[Recorded information Boundary: Start]
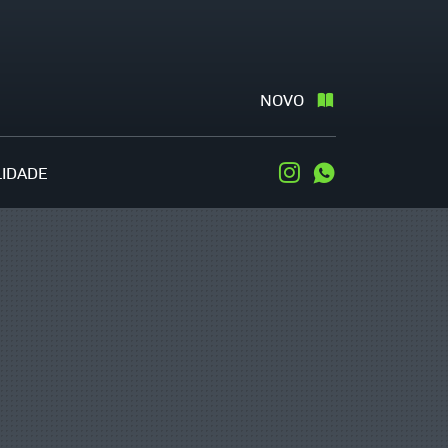
NOVO
LIDADE
Instagram
WhatsApp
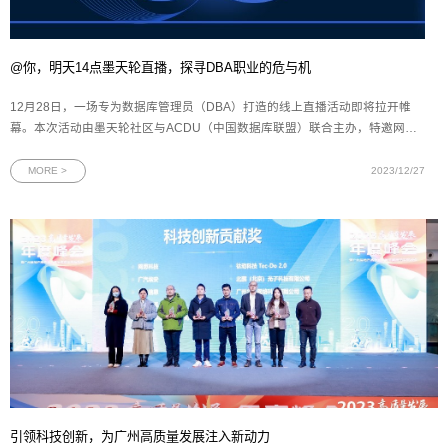
@你，明天14点墨天轮直播，探寻DBA职业的危与机
12月28日，一场专为数据库管理员（DBA）打造的线上直播活动即将拉开帷
幕。本次活动由墨天轮社区与ACDU（中国数据库联盟）联合主办，特邀网思
科技DBA总监、Oracle ACE尹海文先生发表主题演讲。在数字化浪潮中，DBA
的角色与职责正经历深刻的变革。本次活动旨在为DBA们提供一个交流与学习
MORE >
2023/12/27
的平台，共同探讨如何应对行业变
引领科技创新，为广州高质量发展注入新动力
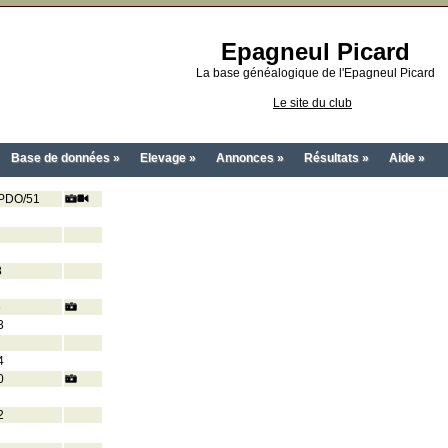
Epagneul Picard
La base généalogique de l'Epagneul Picard
Le site du club
Base de données »
Elevage »
Annonces »
Résultats »
Aide »
PDO/51
8
6
3
4
0
2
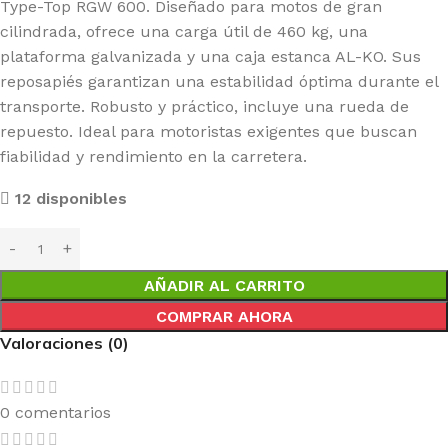
Type-Top RGW 600. Diseñado para motos de gran
cilindrada, ofrece una carga útil de 460 kg, una
plataforma galvanizada y una caja estanca AL-KO. Sus
reposapiés garantizan una estabilidad óptima durante el
transporte. Robusto y práctico, incluye una rueda de
repuesto. Ideal para motoristas exigentes que buscan
fiabilidad y rendimiento en la carretera.
12 disponibles
AÑADIR AL CARRITO
COMPRAR AHORA
Valoraciones (0)
0 comentarios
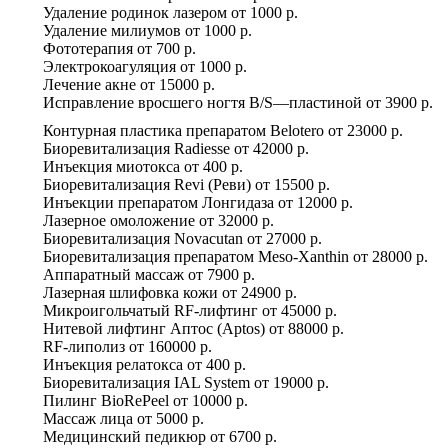
Удаление родинок лазером
от
1000 р.
Удаление милиумов
от
1000 р.
Фототерапия
от
700 р.
Электрокоагуляция
от
1000 р.
Лечение акне
от
15000 р.
Исправление вросшего ногтя B/S—пластиной
от
3900 р.
Контурная пластика препаратом Belotero
от
23000 р.
Биоревитализация Radiesse
от
42000 р.
Инъекция миотокса
от
400 р.
Биоревитализация Revi (Реви)
от
15500 р.
Инъекции препаратом Лонгидаза
от
12000 р.
Лазерное омоложение
от
32000 р.
Биоревитализация Novacutan
от
27000 р.
Биоревитализация препаратом Meso-Xanthin
от
28000 р.
Аппаратный массаж
от
7900 р.
Лазерная шлифовка кожи
от
24900 р.
Микроигольчатый RF-лифтинг
от
45000 р.
Нитевой лифтинг Аптос (Aptos)
от
88000 р.
RF-липолиз
от
160000 р.
Инъекция релатокса
от
400 р.
Биоревитализация IAL System
от
19000 р.
Пилинг BioRePeel
от
10000 р.
Массаж лица
от
5000 р.
Медицинский педикюр
от
6700 р.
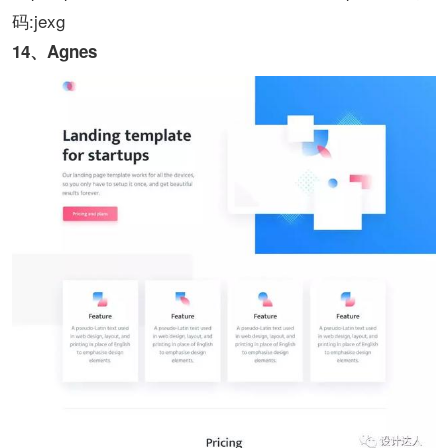
码:jexg
14、Agnes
[Recorded information Boundary: End]
### Task objective
From the first line to the last, set down the data exactly, without the pictures.

### Task output
NOVO
LIDADE
Instagram
WhatsApp
@你，明天14点墨天轮直播，探寻DBA职业的危与机
12月28日，一场专为数据库管理员（DBA）打造的线上直播活动即将拉开帷
幕。本次活动由墨天轮社区与ACDU（中国数据库联盟）联合主办，特邀网思
科技DBA总监、Oracle ACE尹海文先生发表主题演讲。在数字化浪潮中，DBA
的角色与职责正经历深刻的变革。本次活动旨在为DBA们提供一个交流与学习
MORE >
2023/12/27
的平台，共同探讨如何应对行业变
引领科技创新，为广州高质量发展注入新动力
Epagneul Picard
La base généalogique de l'Epagneul Picard
Le site du club
Base de données »
Elevage »
Annonces »
Résultats »
Aide »
PDO/51
8
6
3
4
0
2
Type-Top RGW 600. Diseñado para motos de gran
cilindrada, ofrece una carga útil de 460 kg, una
plataforma galvanizada y una caja estanca AL-KO. Sus
reposapiés garantizan una estabilidad óptima durante el
transporte. Robusto y práctico, incluye una rueda de
repuesto. Ideal para motoristas exigentes que buscan
fiabilidad y rendimiento en la carretera.
12 disponibles
AÑADIR AL CARRITO
COMPRAR AHORA
Valoraciones (0)
0 comentarios
Удаление родинок лазером
от
1000 р.
Удаление милиумов
от
1000 р.
Фототерапия
от
700 р.
Электрокоагуляция
от
1000 р.
Лечение акне
от
15000 р.
Исправление вросшего ногтя B/S—пластиной
от
3900 р.
Контурная пластика препаратом Belotero
от
23000 р.
Биоревитализация Radiesse
от
42000 р.
Инъекция миотокса
от
400 р.
Биоревитализация Revi (Реви)
от
15500 р.
Инъекции препаратом Лонгидаза
от
12000 р.
Лазерное омоложение
от
32000 р.
Биоревитализация Novacutan
от
27000 р.
Биоревитализация препаратом Meso-Xanthin
от
28000 р.
Аппаратный массаж
от
7900 р.
Лазерная шлифовка кожи
от
24900 р.
Микроигольчатый RF-лифтинг
от
45000 р.
Нитевой лифтинг Аптос (Aptos)
от
88000 р.
RF-липолиз
от
160000 р.
Инъекция релатокса
от
400 р.
Биоревитализация IAL System
от
19000 р.
Пилинг BioRePeel
от
10000 р.
Массаж лица
от
5000 р.
Медицинский педикюр
от
6700 р.
码:jexg
14、Agnes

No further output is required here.